Microsoft could, in one week, acquire Serif (Affinity), Black Magic (Davinci
Resolve), Webflow, photopea.com, squarespace and have a day 1 full feature
competitor to Adobe Creative Cloud. Microsoft Creator 365.

Im kind of shocked they have moved into the marketing cloud sector against
Adobe, Salesforce and Oracle, but ignored creative tools while allowing
companies like Serif to reinvent themselves overnight.

------
meemoo
FYI: the information in this article is inaccurate. See the August 7th Forbes
article for the correct information:

* [https://www.forbes.com/sites/alexkonrad/2019/08/07/webflow-w...](https://www.forbes.com/sites/alexkonrad/2019/08/07/webflow-went-from-near-bankruptcy-to-72-million-series-a/)

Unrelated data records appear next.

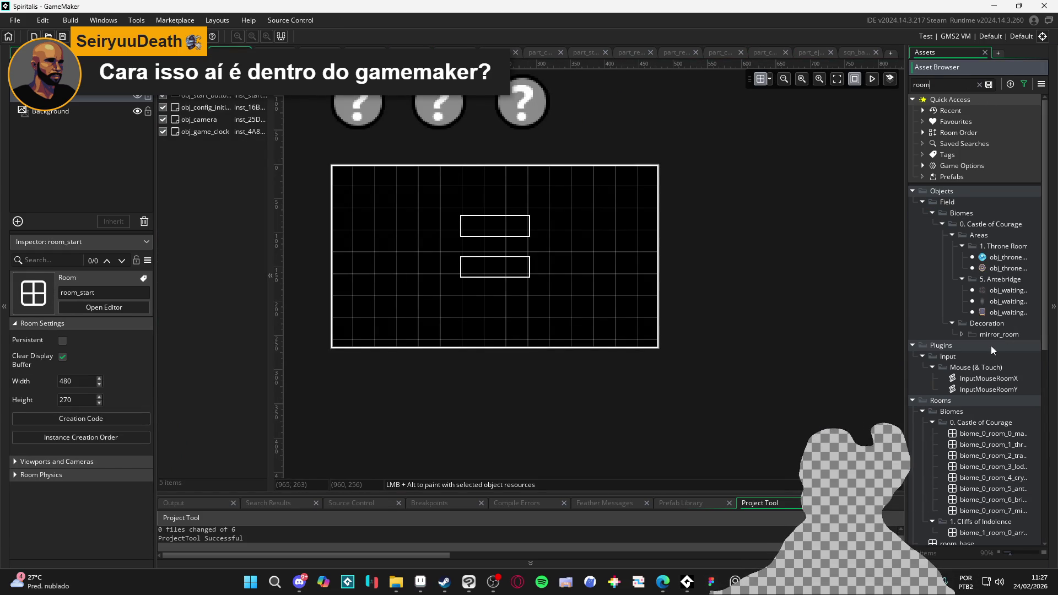
pyautogui.scroll(-3, 999, 361)
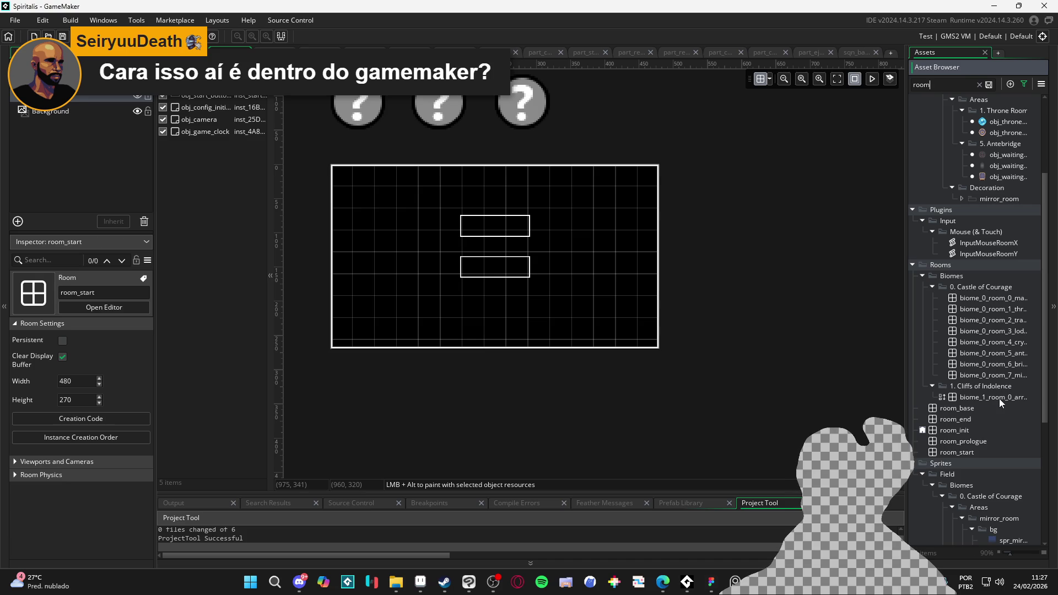
pyautogui.doubleClick(999, 398)
# - Show the Assets list beside the room and make 'transition' the active layer
pyautogui.scroll(-2, 445, 241)
pyautogui.scroll(4, 468, 246)
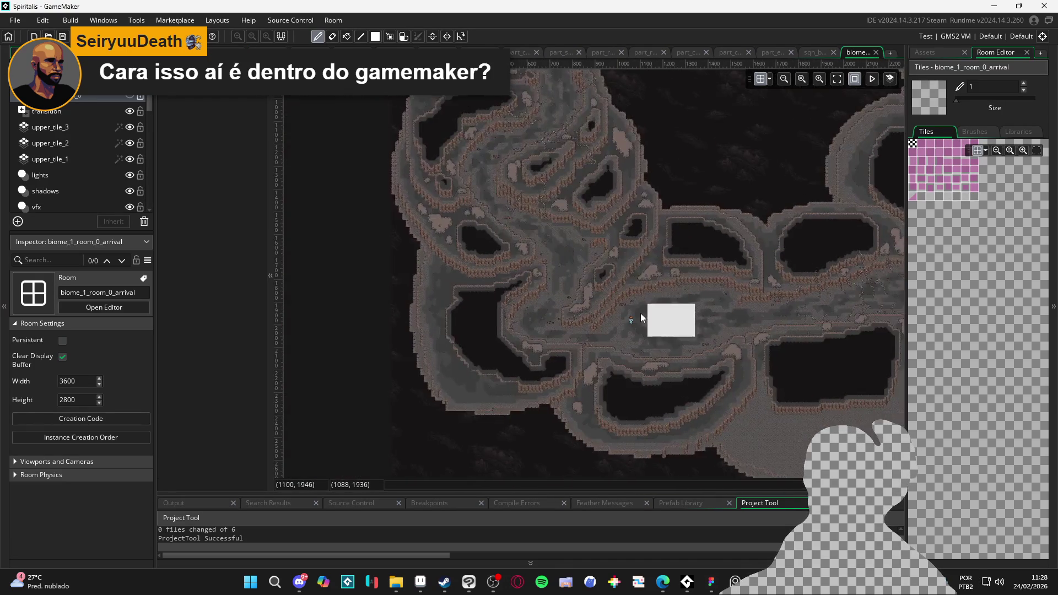
pyautogui.scroll(4, 628, 327)
pyautogui.click(935, 53)
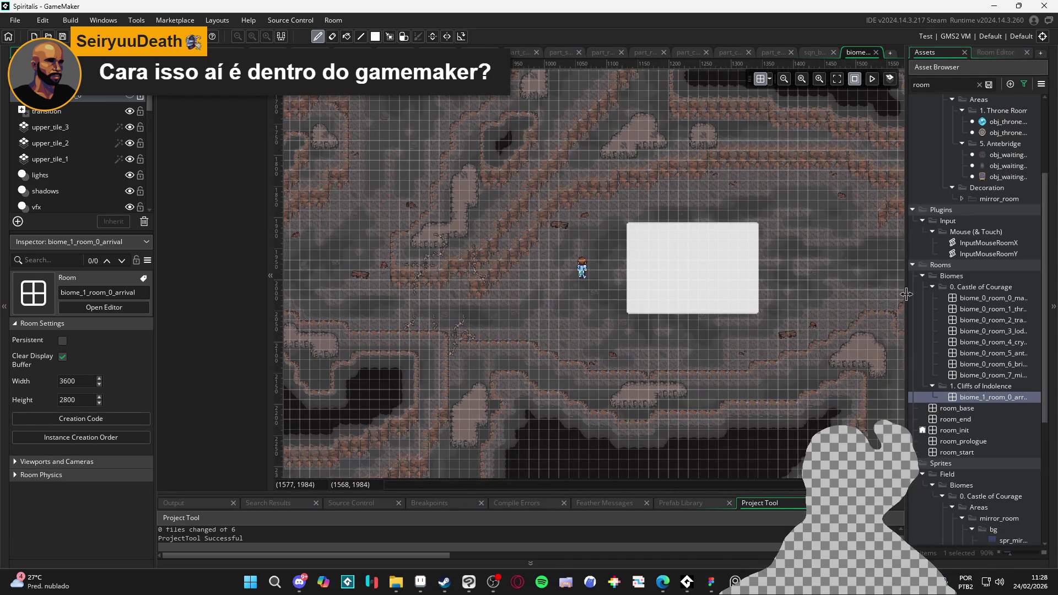
pyautogui.scroll(3, 987, 253)
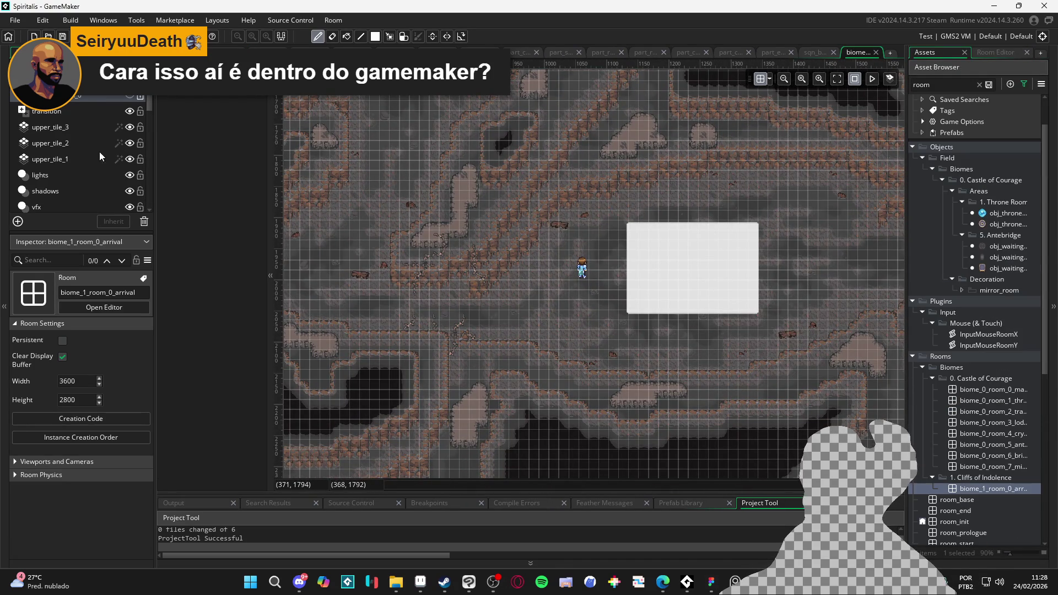
pyautogui.click(57, 117)
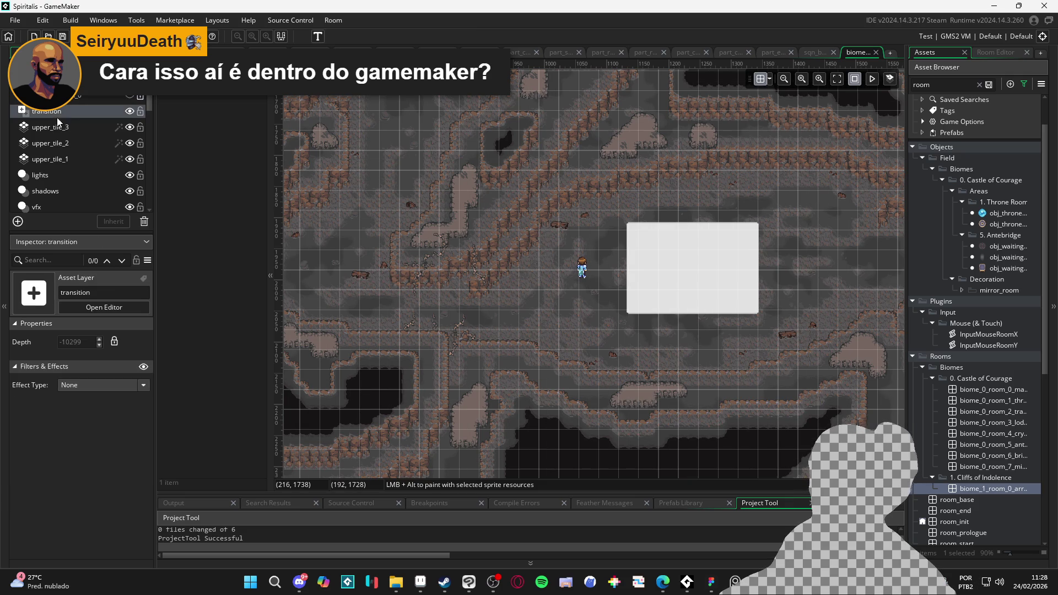
# - Search 'sqn' and drag sqn_bat_ability_1 into the room below the player
pyautogui.doubleClick(935, 86)
pyautogui.write('sqn')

* [https://news.ycombinator.com/item?id=20636476](https://news.ycombinator.com/item?id=20636476)

------
StanAngeloff
We tried and used Webflow extensively in our company for about 2 years. It was
great for most tasks and we could get up and running fairly quickly. Sadly our
UI dev team never fell in love with it and slowly but surely Webflow faded to
the background. I noticed our subscription had run out a couple of months ago
and nobody had since complained. Brilliant piece of software, however if you
are someone who operates on the code level, never quite good enough.

------
humanbeinc
Webflow was definitely a gamechanger in terms of All-in-one CMS. It lacks a
thousand features, but the core value of the product is just too good:
Creating new pages in a few minutes (with reusing lots of components), hand it
over to the content team, you're done...

------
fillskills
Congrats! Used webflow for 2 yrs to launch my last startup. That was 4 years
ago. And now using it again for the next one. The CMS is new and what a
wonderful thing it is. Love the thought they put into releasing very polished
product. Great work!